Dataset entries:
┏━━
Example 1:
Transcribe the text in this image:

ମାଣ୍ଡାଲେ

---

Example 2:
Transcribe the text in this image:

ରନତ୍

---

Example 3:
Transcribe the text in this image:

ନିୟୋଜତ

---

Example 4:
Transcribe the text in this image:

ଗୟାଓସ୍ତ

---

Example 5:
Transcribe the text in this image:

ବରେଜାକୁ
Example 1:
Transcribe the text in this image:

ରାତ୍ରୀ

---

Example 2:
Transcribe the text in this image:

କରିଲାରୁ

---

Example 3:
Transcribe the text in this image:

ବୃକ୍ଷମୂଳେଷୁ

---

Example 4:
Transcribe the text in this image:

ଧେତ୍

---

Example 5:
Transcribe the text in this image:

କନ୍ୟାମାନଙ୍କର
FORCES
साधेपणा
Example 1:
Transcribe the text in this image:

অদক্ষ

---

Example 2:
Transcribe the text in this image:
┗━━
▸ TASK ITEM:
Exact retyping of every entry is required.

▸ ANSWER SECTION:
Example 1:
Transcribe the text in this image:

ମାଣ୍ଡାଲେ

---

Example 2:
Transcribe the text in this image:

ରନତ୍

---

Example 3:
Transcribe the text in this image:

ନିୟୋଜତ

---

Example 4:
Transcribe the text in this image:

ଗୟାଓସ୍ତ

---

Example 5:
Transcribe the text in this image:

ବରେଜାକୁ
Example 1:
Transcribe the text in this image:

ରାତ୍ରୀ

---

Example 2:
Transcribe the text in this image:

କରିଲାରୁ

---

Example 3:
Transcribe the text in this image:

ବୃକ୍ଷମୂଳେଷୁ

---

Example 4:
Transcribe the text in this image:

ଧେତ୍

---

Example 5:
Transcribe the text in this image:

କନ୍ୟାମାନଙ୍କର
FORCES
साधेपणा
Example 1:
Transcribe the text in this image:

অদক্ষ

---

Example 2:
Transcribe the text in this image:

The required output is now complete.